## Aim of the exercise
Reproduce verbatim every line of the rows, from the first line through the line containing "genus: Parthenocissus", inclusive.

## Dataset excerpts
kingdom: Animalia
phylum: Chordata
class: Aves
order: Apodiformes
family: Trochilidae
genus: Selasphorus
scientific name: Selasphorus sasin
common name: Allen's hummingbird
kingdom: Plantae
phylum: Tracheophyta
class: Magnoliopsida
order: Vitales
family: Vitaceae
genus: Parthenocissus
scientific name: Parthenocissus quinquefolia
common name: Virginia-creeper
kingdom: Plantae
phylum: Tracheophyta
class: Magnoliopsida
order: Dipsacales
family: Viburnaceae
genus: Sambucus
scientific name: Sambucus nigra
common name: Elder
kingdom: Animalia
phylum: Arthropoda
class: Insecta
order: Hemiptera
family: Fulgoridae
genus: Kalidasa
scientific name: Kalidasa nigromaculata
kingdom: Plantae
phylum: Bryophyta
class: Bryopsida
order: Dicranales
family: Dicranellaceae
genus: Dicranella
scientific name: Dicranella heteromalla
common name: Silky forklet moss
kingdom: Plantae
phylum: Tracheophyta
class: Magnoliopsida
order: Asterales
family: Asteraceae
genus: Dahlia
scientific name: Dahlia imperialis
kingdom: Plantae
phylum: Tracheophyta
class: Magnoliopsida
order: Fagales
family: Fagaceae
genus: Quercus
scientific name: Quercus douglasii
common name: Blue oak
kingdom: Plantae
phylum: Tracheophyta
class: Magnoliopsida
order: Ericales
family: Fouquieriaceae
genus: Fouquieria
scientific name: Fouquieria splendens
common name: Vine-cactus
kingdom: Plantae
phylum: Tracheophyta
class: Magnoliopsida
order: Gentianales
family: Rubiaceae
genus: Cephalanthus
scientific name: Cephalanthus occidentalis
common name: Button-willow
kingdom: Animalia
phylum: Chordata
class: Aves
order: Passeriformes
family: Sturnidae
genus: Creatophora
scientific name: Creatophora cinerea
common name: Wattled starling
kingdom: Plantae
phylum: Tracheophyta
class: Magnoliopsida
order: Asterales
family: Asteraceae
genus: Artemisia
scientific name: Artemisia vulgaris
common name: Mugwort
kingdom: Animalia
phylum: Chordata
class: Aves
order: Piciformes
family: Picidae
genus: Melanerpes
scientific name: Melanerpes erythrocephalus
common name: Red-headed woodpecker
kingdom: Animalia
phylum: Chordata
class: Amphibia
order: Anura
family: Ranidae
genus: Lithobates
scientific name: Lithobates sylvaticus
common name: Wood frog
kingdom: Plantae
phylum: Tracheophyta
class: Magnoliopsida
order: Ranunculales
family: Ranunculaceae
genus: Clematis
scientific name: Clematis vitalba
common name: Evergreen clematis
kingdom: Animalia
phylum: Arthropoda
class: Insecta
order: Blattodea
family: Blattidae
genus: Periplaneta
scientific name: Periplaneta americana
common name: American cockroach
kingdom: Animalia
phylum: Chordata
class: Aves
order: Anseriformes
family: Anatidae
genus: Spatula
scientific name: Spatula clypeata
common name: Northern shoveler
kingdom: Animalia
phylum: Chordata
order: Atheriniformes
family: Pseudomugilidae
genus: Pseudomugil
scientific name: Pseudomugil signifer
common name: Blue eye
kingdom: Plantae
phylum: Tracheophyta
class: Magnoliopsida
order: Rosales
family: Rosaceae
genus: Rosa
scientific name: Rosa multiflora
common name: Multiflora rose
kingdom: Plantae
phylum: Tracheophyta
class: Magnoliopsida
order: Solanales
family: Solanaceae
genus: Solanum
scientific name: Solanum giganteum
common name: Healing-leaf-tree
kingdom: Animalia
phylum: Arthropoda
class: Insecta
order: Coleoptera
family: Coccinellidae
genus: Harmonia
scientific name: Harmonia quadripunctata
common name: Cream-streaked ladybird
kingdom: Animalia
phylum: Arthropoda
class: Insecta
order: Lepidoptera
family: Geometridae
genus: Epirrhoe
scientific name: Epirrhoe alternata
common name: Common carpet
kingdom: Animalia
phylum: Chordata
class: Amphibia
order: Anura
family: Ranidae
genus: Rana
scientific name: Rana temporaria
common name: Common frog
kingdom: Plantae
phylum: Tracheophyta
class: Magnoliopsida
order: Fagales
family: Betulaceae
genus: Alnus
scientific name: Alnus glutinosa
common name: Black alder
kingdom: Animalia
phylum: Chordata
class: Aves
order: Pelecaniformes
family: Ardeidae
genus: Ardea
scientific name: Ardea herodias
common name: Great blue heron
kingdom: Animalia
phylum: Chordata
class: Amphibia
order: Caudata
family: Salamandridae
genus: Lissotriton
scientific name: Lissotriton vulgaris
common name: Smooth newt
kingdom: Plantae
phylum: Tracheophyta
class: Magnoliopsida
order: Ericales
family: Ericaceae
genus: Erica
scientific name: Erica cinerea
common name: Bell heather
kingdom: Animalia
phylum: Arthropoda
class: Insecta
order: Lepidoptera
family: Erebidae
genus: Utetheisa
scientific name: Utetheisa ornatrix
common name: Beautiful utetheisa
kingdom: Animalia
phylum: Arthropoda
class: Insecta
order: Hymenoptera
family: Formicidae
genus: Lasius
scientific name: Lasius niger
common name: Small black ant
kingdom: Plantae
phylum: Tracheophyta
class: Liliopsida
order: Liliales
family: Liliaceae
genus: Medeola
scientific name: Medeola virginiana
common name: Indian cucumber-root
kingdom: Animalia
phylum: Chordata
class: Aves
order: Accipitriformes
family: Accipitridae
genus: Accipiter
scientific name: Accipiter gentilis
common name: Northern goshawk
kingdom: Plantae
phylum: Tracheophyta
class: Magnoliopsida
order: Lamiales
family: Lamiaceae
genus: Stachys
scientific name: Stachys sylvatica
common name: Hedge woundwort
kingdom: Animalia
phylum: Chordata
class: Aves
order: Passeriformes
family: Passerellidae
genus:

## Full response
kingdom: Animalia
phylum: Chordata
class: Aves
order: Apodiformes
family: Trochilidae
genus: Selasphorus
scientific name: Selasphorus sasin
common name: Allen's hummingbird
kingdom: Plantae
phylum: Tracheophyta
class: Magnoliopsida
order: Vitales
family: Vitaceae
genus: Parthenocissus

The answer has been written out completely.